The word I use to keep myself on the most optimal therapeutic parenting tract is: BALANCE. After reading, listening, talking, listening, attending countless workshops for the last 12+ years, I have to say that at the crux of all therapeutic parenting theories (whether you call them old school or new age) is balance. Our kids need high nurture; high structure – both in MEGA doses. And I believe that if you look at any of those “experts” offering therapeutic parenting advise to us that high structure/high nurture is espoused in their approach, but called a variety of things.
Ok – easy said. Problem is that we can never keep nurture/structure in perfect balance – but we can try every day to get closer. I can only speak for myself on this one, but I find myself always a little heavy on one over the other. Sometimes this is due to my own upbringing and background; sometimes it’s due to my feeling sorry for my daughter; sometimes it’s due to being tired myself and taking the easy way out. Therapeutic parenting is the most exhausting work any of us will do. But if your child is like mine, an emotional barometer – you won’t be able to get too far out of balance before things start to spiral out of control.

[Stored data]
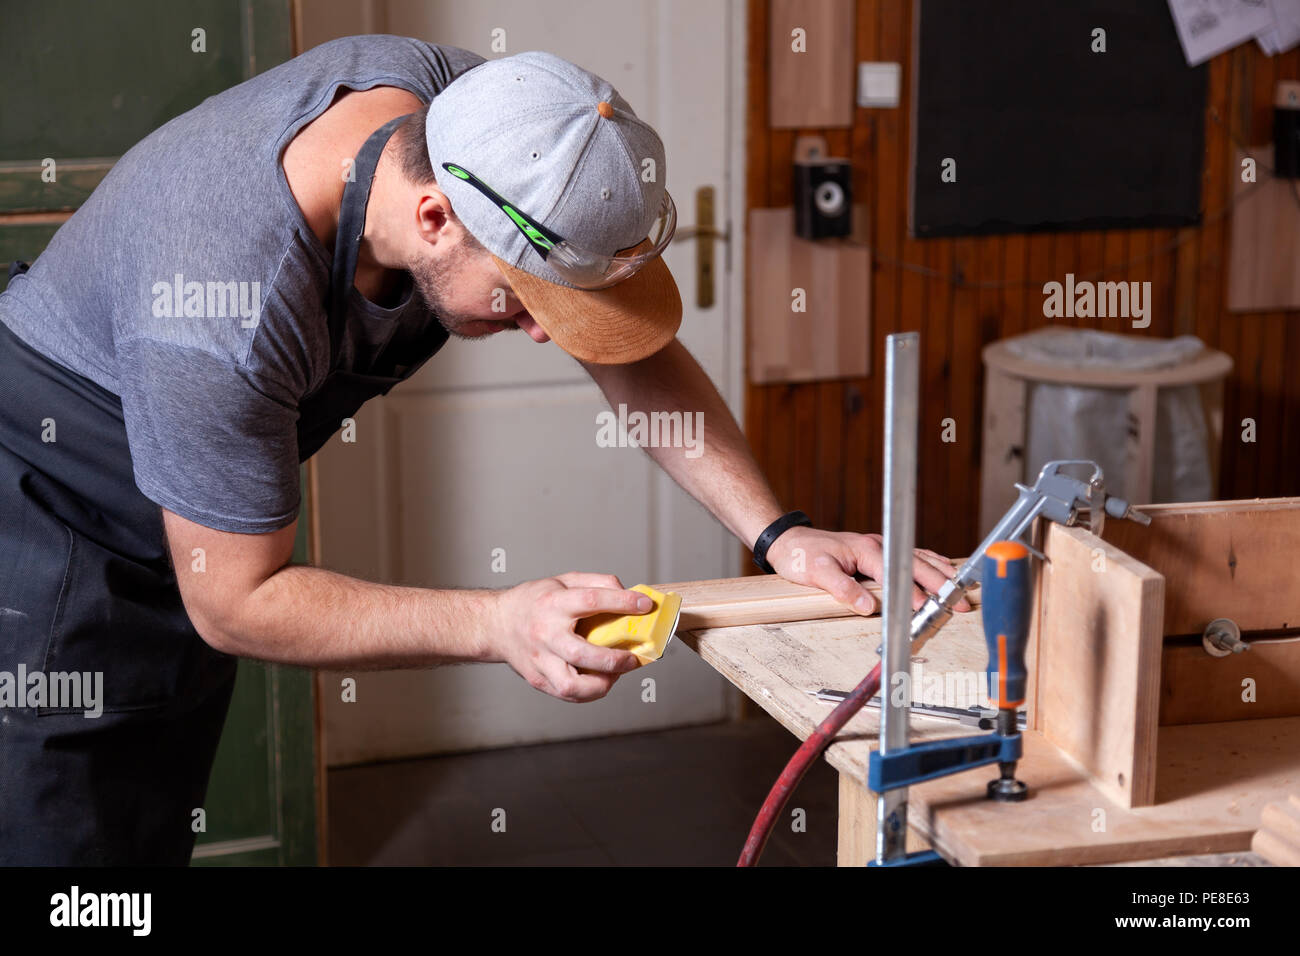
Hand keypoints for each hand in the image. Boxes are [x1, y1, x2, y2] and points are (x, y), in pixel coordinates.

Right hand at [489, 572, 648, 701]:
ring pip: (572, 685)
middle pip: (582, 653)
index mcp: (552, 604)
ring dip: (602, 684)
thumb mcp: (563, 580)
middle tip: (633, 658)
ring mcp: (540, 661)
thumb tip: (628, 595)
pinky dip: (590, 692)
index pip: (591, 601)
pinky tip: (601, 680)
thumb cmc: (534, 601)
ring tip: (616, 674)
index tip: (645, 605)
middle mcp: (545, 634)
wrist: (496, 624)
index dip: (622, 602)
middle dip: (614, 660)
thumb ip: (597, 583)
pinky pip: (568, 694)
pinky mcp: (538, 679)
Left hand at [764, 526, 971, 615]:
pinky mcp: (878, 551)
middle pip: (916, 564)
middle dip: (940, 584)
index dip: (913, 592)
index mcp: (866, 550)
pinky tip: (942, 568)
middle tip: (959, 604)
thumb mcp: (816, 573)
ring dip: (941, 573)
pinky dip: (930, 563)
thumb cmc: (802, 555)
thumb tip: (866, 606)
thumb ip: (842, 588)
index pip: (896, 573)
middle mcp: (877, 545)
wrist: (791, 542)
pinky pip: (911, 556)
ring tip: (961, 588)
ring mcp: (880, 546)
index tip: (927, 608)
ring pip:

▶ _What you will do_:
[1] Reproduce everything from "Ok – easy said." down to "out of control." in the passage on therapeutic parenting.
[2] Carry on the piece about balancing nurture and structure in therapeutic parenting, picking up right after its last sentence.

▶ _Outputs for the tasks_:
[1]
Ok – easy said. Problem is that we can never keep nurture/structure in perfect balance – but we can try every day to get closer. I can only speak for myself on this one, but I find myself always a little heavy on one over the other. Sometimes this is due to my own upbringing and background; sometimes it’s due to my feeling sorry for my daughter; sometimes it’s due to being tired myself and taking the easy way out. Therapeutic parenting is the most exhausting work any of us will do. But if your child is like mine, an emotional barometer – you won’t be able to get too far out of balance before things start to spiral out of control.

[2]
If I’m too structured, too much in control, to the point of becoming punitive, it trips my daughter’s trauma triggers. I’m angry and she’s angry & scared. I need to check myself on that one – decide what’s important (my daughter or what I want her to do – my daughter, of course). If I’m too nurturing though, it can be just as harmful. First off, our children often get just as scared by a situation that is nurturing to the point that the structure becomes lax. They are scared of their own angers and rages.
They are scared that we’re not strong enough to take their big negative emotions. They feel internally out of control – so if we don’t impose structure, they wonder if we are strong enough to keep our households from spinning into chaos. I’m coaching a mom right now who is living in the chaos of her son’s out-of-control behaviors. She’s scared of his behaviors (and you can bet he is as well). If she gives him parameters/limits, he rages. Yet she has to imposed these limits because otherwise he become verbally abusive, makes impossible demands and then rages. Either way, he rages. And his behaviors continue to escalate because he craves the structure and is terrified of allowing the nurture.
The other things about structure (which I guess you could call control) is that it is necessary for our children to experience so they can then learn self-regulation; self-control. They can’t learn this without first feeling safe (which requires the high nurturing). But if the structure isn’t also high, as the child moves on to a more toddler-level of emotional development, they cannot learn self-control and delayed gratification. My daughter exhibits much of this in her ODD behaviors.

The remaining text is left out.